# First Custom Built Vivarium



## sarahreeves (Oct 6, 2010)

Hi all, we are attempting :blush: to make a fully 'DIY' 'custom' vivarium for our one year old bearded dragon Slash: the wooden viv and custom background. I want to ask if anyone has any tips, tricks or handy advice they might share please? I have had a good read on the forum and watched numerous youtube vids and think we are nearly ready to go but anything you think might be handy to know would be much appreciated.

We are making a 'normal' style wooden viv (120x60x50cm) and I think that part will be pretty straight forward as my stepdads going to help us -hes a carpenter and has built quite a few before. However I think the custom background is going to be the tricky part..! We are going for an Egyptian theme complete with a pyramid cave, numerous rocky outcrops and large raised platform. I will post some pictures as soon as we get started.

I have read that the recommended paint to use is water based - is this correct? Also that you should use a water based varnish to seal everything off at the end - also correct? Is silicone glue ok to glue the poly together? Finally, is it ok to use silicone glue to glue the air vents in place?
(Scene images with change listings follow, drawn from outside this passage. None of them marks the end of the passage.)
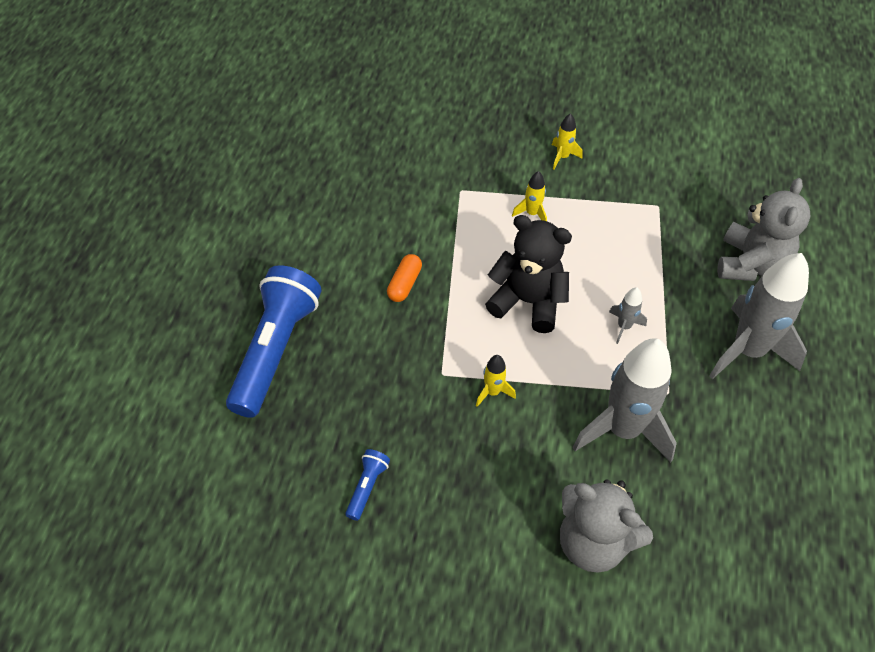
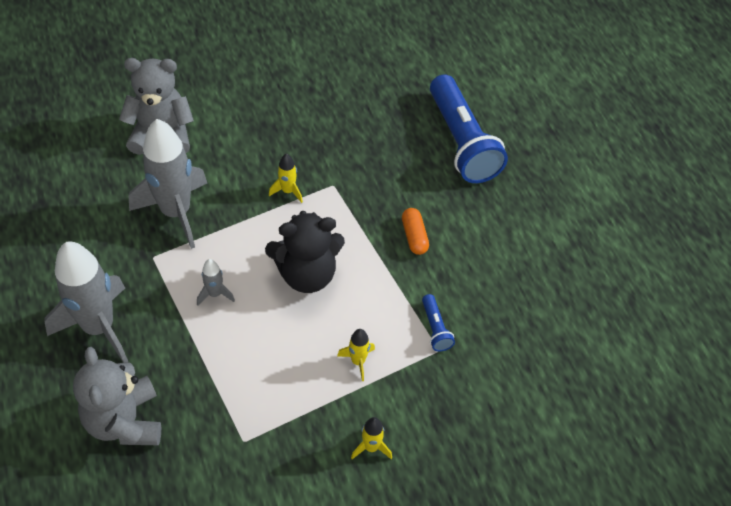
camera: 145 degrees right, 0 degrees up
(367, 487) = (328, 96): blue flashlight -> blue flashlight (435, 328)

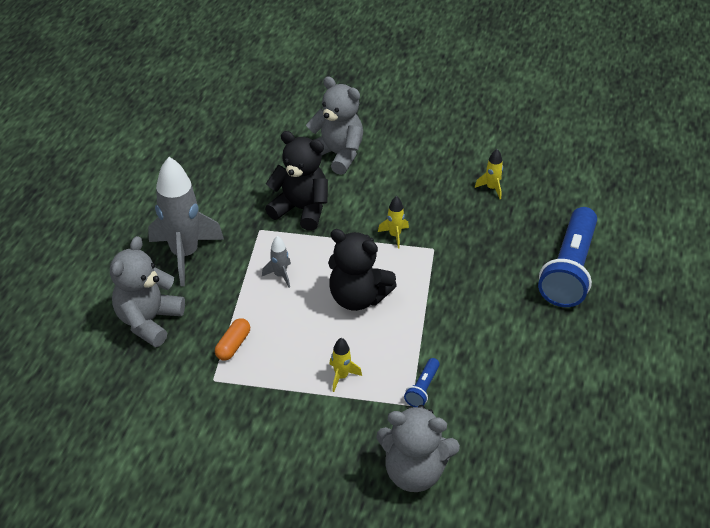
camera: 40 degrees right, 10 degrees down
(176, 212) = (301, 209): grey rocket -> black teddy bear
(371, 447) = (298, 439): yellow rocket -> yellow rocket (491, 188)
(414, 236) = (465, 316): orange capsule -> orange capsule (233, 345)
(492, 411) = (414, 472): none -> grey teddy bear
Thanks in advance for your feedback and wish us good luck! :2thumb:
Sarah


----------



## ch4dg (Jul 24, 2008)

sarahreeves said:


> I have read that the recommended paint to use is water based
> yes most people use acrlyics
> 
> Also that you should use a water based varnish to seal everything off at the end - also correct?
> ...


answer up above in red, also check/s the link in my sig

hope that helps: victory:


----------



## sarahreeves (Oct 6, 2010)

ch4dg said:


> answer up above in red, also check/s the link in my sig
> 
> hope that helps: victory:


Thanks for your advice, good to know I'm getting the right info! Also thats such a good idea to use no more nails as it dries quicker, so cheers for that too.
thanks, Sarah


----------



## sarahreeves (Oct 6, 2010)

*Finished!*

I have now finished my custom vivarium!

photo link: Reptile Forums - sarahreeves's Album: Custom Vivarium

what do you think?


----------



## Nodders (May 11, 2009)

sarahreeves said:


> I have now finished my custom vivarium!
> 
> photo link: Reptile Forums - sarahreeves's Album: Custom Vivarium
> 
> what do you think?


Love the finished piece :2thumb:

But , you gotta tell me where you got the stargate from :whistling2:


----------



## sarahreeves (Oct 6, 2010)

Nodders said:


> Love the finished piece :2thumb:
> 
> But , you gotta tell me where you got the stargate from :whistling2:


 cool thanks! my boyfriend found the stargate on ebay for £40.00, bit of a rip off in my opinion but hes well into the programme and it looks pretty cool in there!


----------



## Nodders (May 11, 2009)

sarahreeves said:


> cool thanks! my boyfriend found the stargate on ebay for £40.00, bit of a rip off in my opinion but hes well into the programme and it looks pretty cool in there!


Thanks , just had a look and yeah one there for £40 , bit much atm .


----------